I didn’t even have to read the name that was given in the letter to identify her on my blog. In my heart, I had known. There was always something familiar about her. Always something that didn’t quite add up with the comments that she would leave and the facts that she would give. There were moments in our correspondence through the blog that I nearly came out and asked her who the hell she really was. But I never did.
In that immediate split second, I heard Shauna’s voice in my head saying that our first instinctual response is our true response and that everything after that is our internal editor trying to create a socially acceptable response. And my first response was that without knowing what I needed to hear, my mother had finally given me the validation that I needed. That by doing what we essentially all do and being someone else online, she had finally been able to speak to me in a way that I could hear and cut beyond the anger and hurt. I could see her as just a name on a comment and not be weighed down by a lifetime of a disappointing relationship and unmet expectations.
The irony is that it was easier to be the best version of myself, the person that I hope I really am, to someone with whom I have no intimate relationship. It was easier to be free and kind and caring towards someone who I didn’t associate with pain and neglect and contempt. And while it makes me sad that the two of us could never be these people to one another in real life, I am so profoundly grateful for the knowledge that she wanted to and found a way to connect with me in a way that actually did respect the boundaries that I had established.

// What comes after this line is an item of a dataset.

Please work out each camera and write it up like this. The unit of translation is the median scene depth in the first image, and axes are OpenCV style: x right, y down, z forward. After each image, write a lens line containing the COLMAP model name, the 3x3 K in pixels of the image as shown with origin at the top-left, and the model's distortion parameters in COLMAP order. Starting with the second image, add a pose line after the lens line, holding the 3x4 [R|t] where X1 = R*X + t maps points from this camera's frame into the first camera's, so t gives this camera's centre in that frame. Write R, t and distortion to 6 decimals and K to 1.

As a parent, and as a person, she had many flaws. And as a daughter, and a person, I have many flaws as well. But as two people who corresponded through my blog, I think perhaps we were able to be the best versions of ourselves to one another. If I can take the gift that she gave me and finally get to a place of forgiveness, then I think the second half of my life could be much happier than the first half. If I can consciously make an effort to let go of the weight that I have carried for forty years, then maybe I can see the happiness in the small, quiet moments and recognize them for being the perfection that they are. And maybe, just maybe, I can be a little more forgiving of myself and those closest to me.
If you have read this far, have stuck with a very stream of consciousness rambling with very little editing (and no spell check), I thank you. This post is not so much about the events and activities of Big Summer Potluck 2011 as much as it is about me selfishly using this space to finally say that I have been sad and angry for a long time and that a weekend in a converted barn in rural Pennsylvania took me a few steps further on my journey to moving beyond that. That was the lesson. That was my church where The Universe knew I needed to be.

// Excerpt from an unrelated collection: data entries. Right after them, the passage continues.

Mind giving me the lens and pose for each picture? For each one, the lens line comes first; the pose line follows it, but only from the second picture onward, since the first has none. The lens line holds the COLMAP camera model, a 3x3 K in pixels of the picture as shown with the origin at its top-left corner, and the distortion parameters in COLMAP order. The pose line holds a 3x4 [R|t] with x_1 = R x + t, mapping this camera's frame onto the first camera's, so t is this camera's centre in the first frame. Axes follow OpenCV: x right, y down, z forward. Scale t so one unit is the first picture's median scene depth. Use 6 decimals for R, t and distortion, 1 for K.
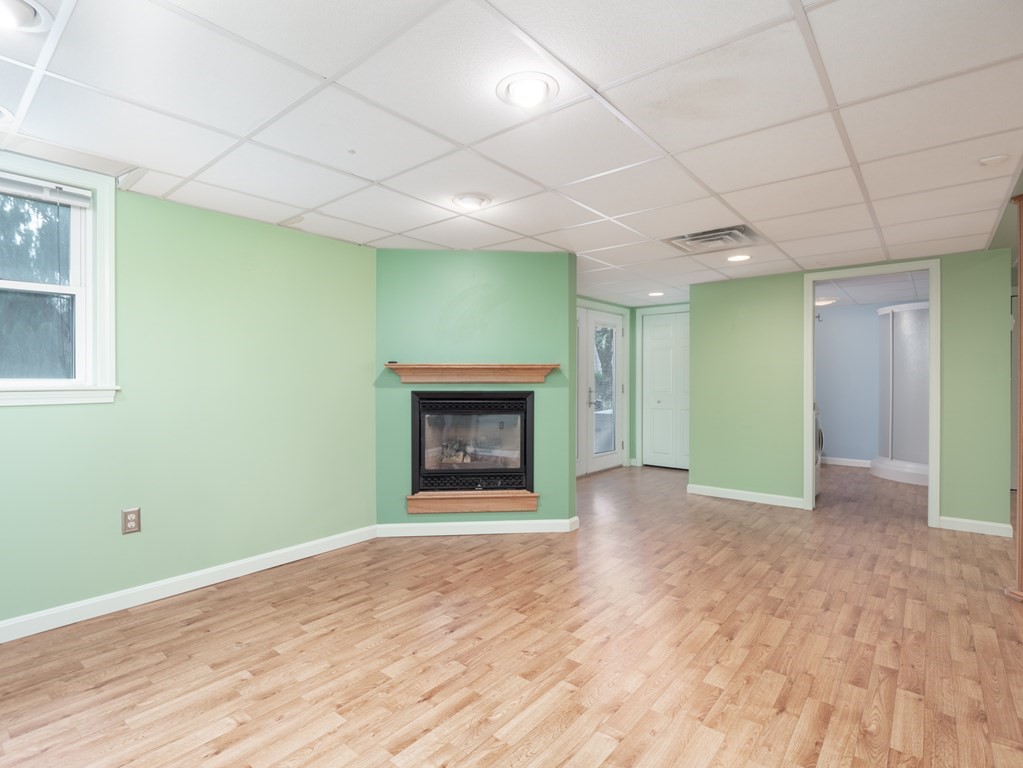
lens RADIAL K [[519.9, 0, 512.4], [0, 519.9, 370.9], [0, 0, 1]] dist [0.001211, -0.000562]
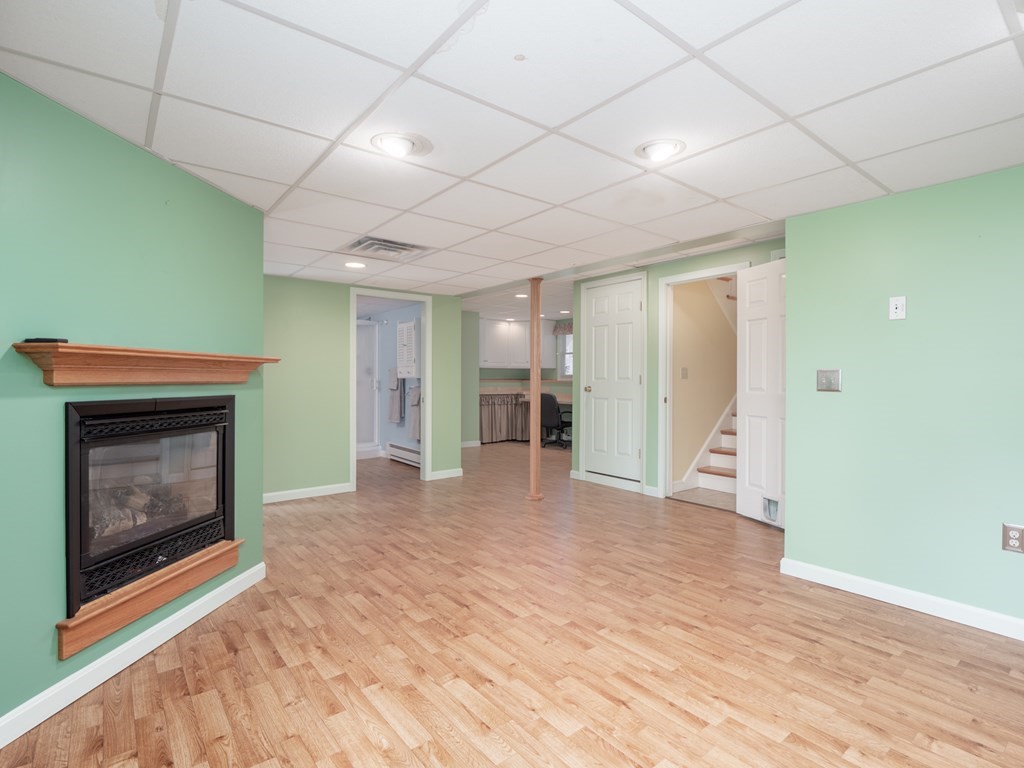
lens RADIAL K [[515.7, 0, 516.9], [0, 515.7, 380.3], [0, 0, 1]] dist [0.016551, -0.014311]
pose [[0.195339, -0.002169, 0.980733, -0.578919], [-0.021549, 0.999747, 0.006504, 0.005424], [-0.980499, -0.022404, 0.195243, 0.501539]]
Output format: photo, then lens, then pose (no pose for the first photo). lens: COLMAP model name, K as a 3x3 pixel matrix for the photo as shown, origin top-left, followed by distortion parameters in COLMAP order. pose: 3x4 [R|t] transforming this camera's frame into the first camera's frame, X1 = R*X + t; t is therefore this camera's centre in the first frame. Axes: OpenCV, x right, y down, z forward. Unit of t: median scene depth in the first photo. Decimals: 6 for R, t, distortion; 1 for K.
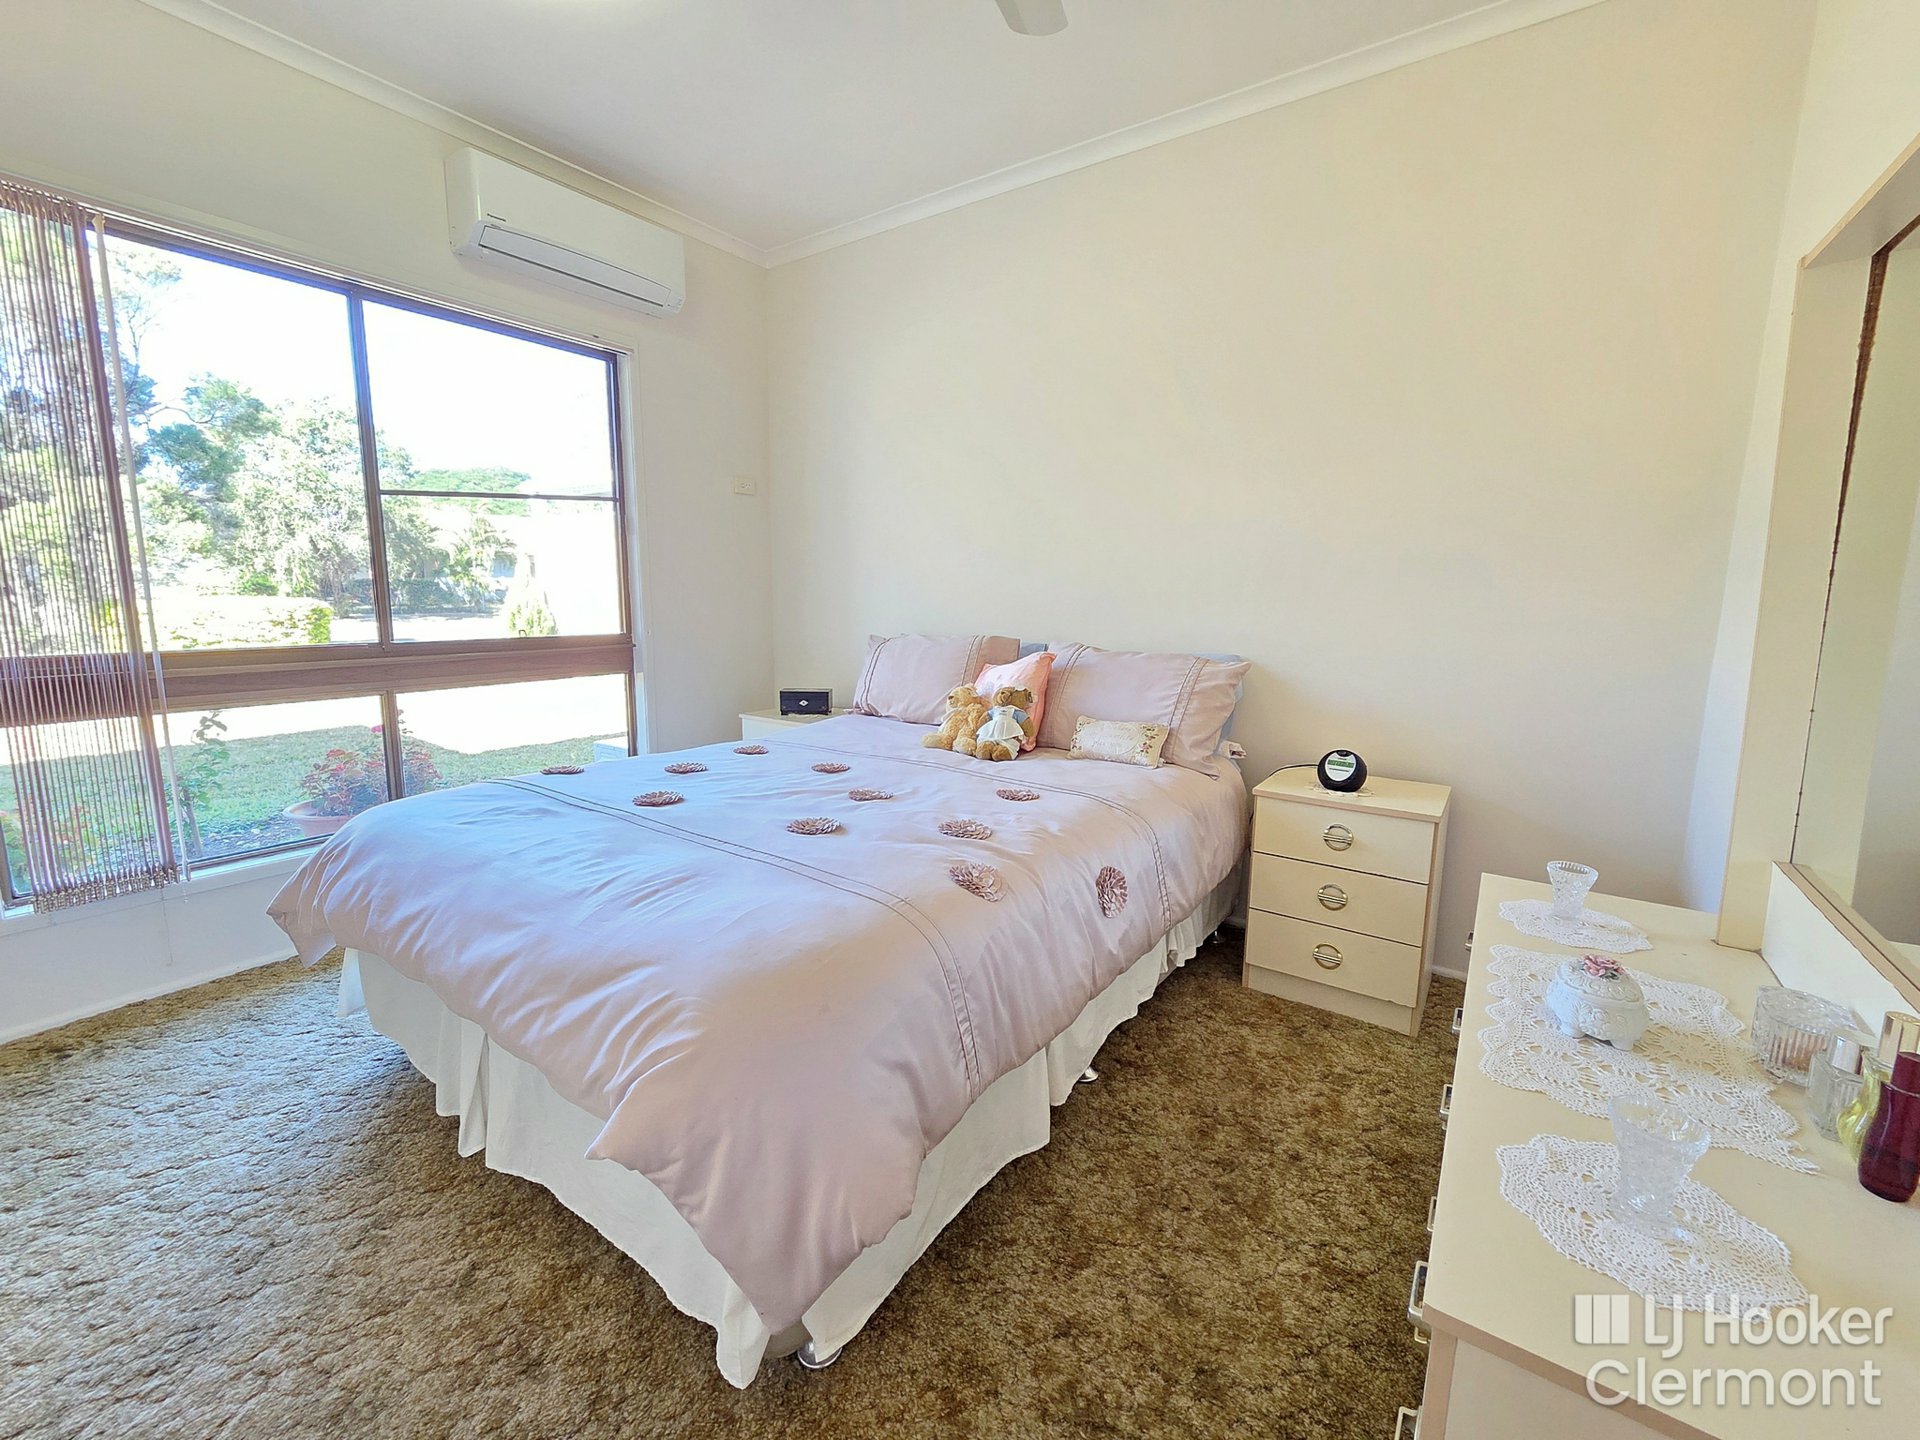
lens RADIAL K [[787.0, 0, 982.2], [0, 787.0, 686.7], [0, 0, 1]] dist [-0.002301, 0.000201]
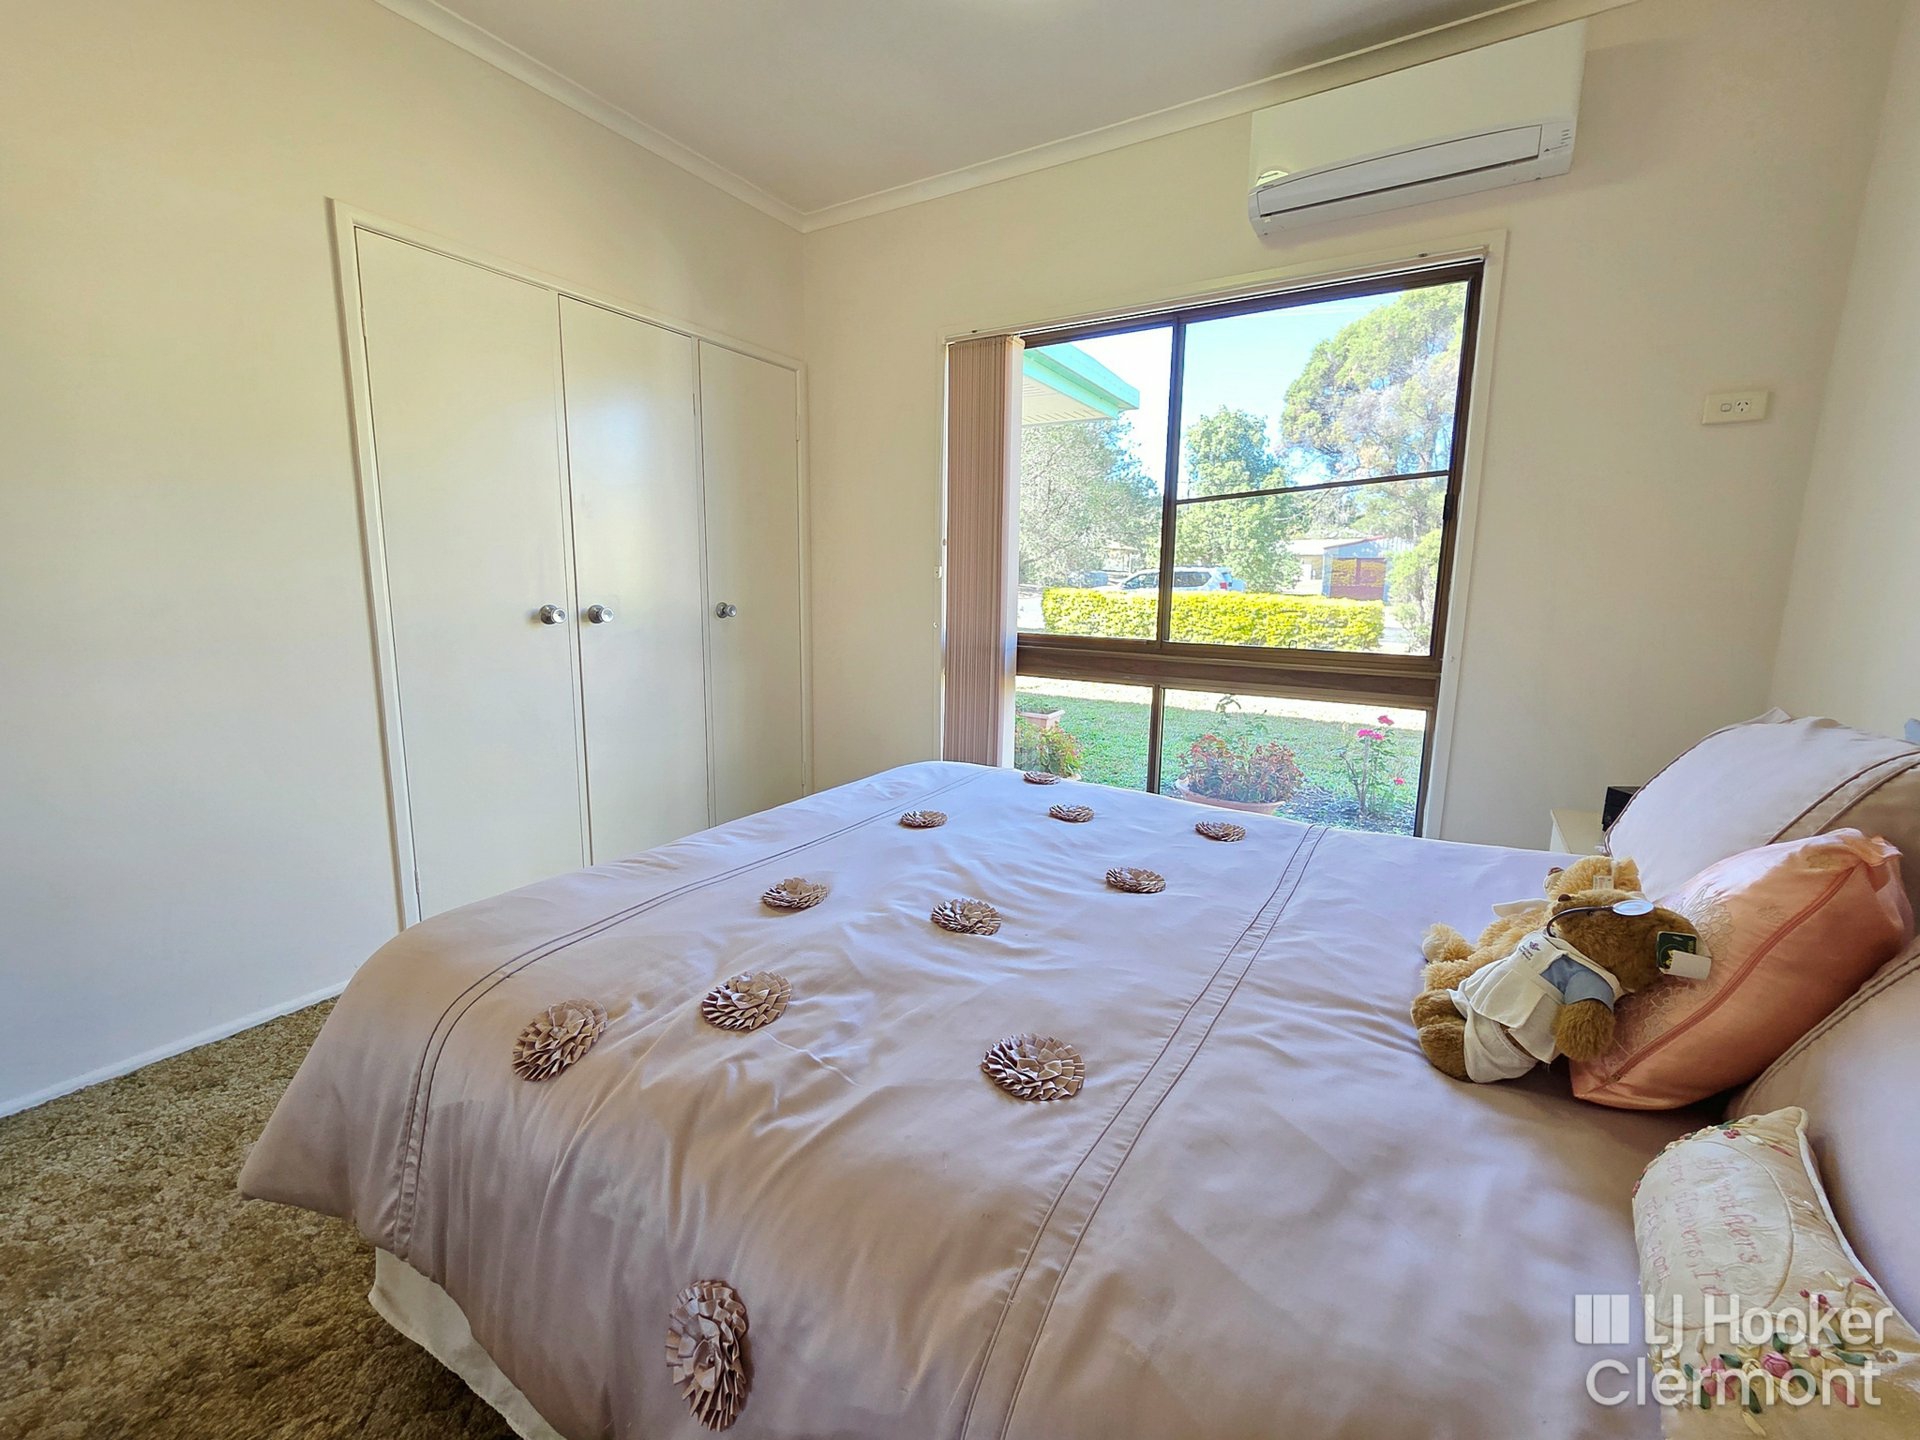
lens RADIAL K [[787.0, 0, 966.2], [0, 787.0, 702.7], [0, 0, 1]] dist [-0.002301, 0.000201]
pose [[0.050931, 0.142333, -0.988508, 0.343261], [-0.139416, 0.981114, 0.134085, -0.086473], [0.988923, 0.130985, 0.069813, 0.706086]]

To those of you that were part of that weekend, I thank you for your support, even when you didn’t realize you were giving it. To those who knew and hugged me extra long, you will always have a special place in my heart. To Shauna, who sparked that first moment of realization, I would not have had the courage to say these things if you had not shared your story with us. I hope that through my words, I have painted as memorable a picture as Penny De Los Santos did. In their own way, both of these incredibly strong women inspired me.